Overview
Hello Everyone,
Job Role:Data Engineer
Job Location:Pune(Hybrid)
Notice Period:Immediate
Experience:5-8 years.
Key Responsibilities:
· Data Engineering & Cloud Architecture: Designed and optimized scalable data pipelines in AWS, integrating ERP systems like Dynamics 365, Salesforce, and Oracle Fusion.
· Python & PySpark Development: Developed custom Python and PySpark scripts for automating data transformations and processing large datasets efficiently.
· ETL Process Development: Managed ETL processes to integrate data from ERP systems into AWS data lakes/warehouses, ensuring timely and accurate data flow.
· AWS Cloud Services: Utilized AWS services (S3, Redshift, Lambda, Glue) to store, process, and analyze data, optimizing for scalability and cost-efficiency.
· Data Validation & Cleansing: Built validation routines using Python/PySpark to ensure data accuracy, consistency, and integrity, addressing discrepancies proactively.
· Data Modelling & Transformation: Transformed raw data into structured formats using Python, PySpark, and AWS, optimizing models for fast querying and insights.
· SQL & NoSQL Optimization: Wrote and optimized complex SQL and NoSQL queries for efficient data extraction and transformation at scale.
· Automation & Workflow Management: Automated data workflows using Python and AWS Lambda, reducing manual intervention and minimizing errors.
· Performance Monitoring & Troubleshooting: Monitored and optimized data pipelines and cloud infrastructure to identify and resolve bottlenecks and improve performance.
· Documentation & Reporting: Maintained detailed documentation for data systems, ETL processes, and pipeline performance, providing updates to stakeholders.
Qualifications:
- Bachelor’s degree in computer science, Information Technology, or a related field.
- 4+ years of experience in data engineering, focusing on cloud-based data architectures, programming in Python and PySpark, and ERP system integrations.
- AWS Cloud Expertise: Advanced knowledge of AWS services, including S3, Redshift, Lambda, Glue, RDS, and Athena for building and optimizing data pipelines.
- Python & PySpark: Extensive experience with Python and PySpark for building efficient data processing solutions, automating workflows, and processing large datasets.
- ERP System Integration: Demonstrated expertise in integrating cloud-based ERP systems such as Microsoft Dynamics 365, Salesforce, and Oracle Fusion with AWS data pipelines.

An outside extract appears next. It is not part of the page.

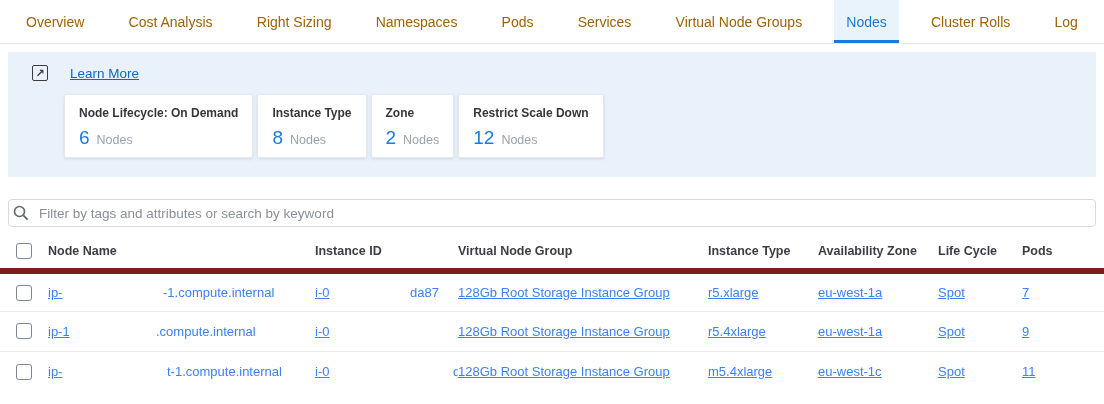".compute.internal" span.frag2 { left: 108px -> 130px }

- ETL Process Development & Management: Proven ability to develop, maintain, and optimize robust ETL processes that handle large volumes of data efficiently.
- SQL & NoSQL Optimization: Proficient in writing optimized SQL queries for relational databases and working with NoSQL systems (such as MongoDB or Cassandra) for data processing and transformation.
- Data Quality Assurance & Validation: Strong experience in implementing data quality checks, validation, and cleansing routines to ensure high integrity in the data pipeline.
- Problem Solving & Optimization: Strong troubleshooting skills with the ability to identify and resolve data-related performance issues and optimize workflows for better scalability and speed.
- Project Management & Leadership: Ability to manage multiple data engineering projects, ensuring that all tasks are completed on time, within scope, and according to requirements.
Skills:
- AWS Cloud Services (S3, Redshift, Lambda, Glue, RDS, Athena)
- Python & PySpark (Data Transformation, Big Data Processing, Automation)
- ETL Process Development & Optimization
- ERP System Integration (Microsoft Dynamics 365, Salesforce, Oracle Fusion)
- Data Pipeline Development & Workflow Automation
- SQL & NoSQL Query Optimization
- Data Modelling & Data Transformation
- Data Validation, Cleansing & Quality Assurance
- Performance Monitoring & Troubleshooting
- Project Management & Documentation
Thanks and Regards
Priyanka Jadhav
Job Types: Full-time, Permanent
Pay: ₹1,000,000.00 - ₹2,000,000.00 per month
Benefits:
- Health insurance
Experience:
- aws: 5 years (Preferred)
- Python: 5 years (Preferred)
- Pyspark: 5 years (Preferred)
- Microsoft Dynamics 365: 5 years (Preferred)
- data lake: 5 years (Preferred)
- data engineer: 5 years (Preferred)
Work Location: In person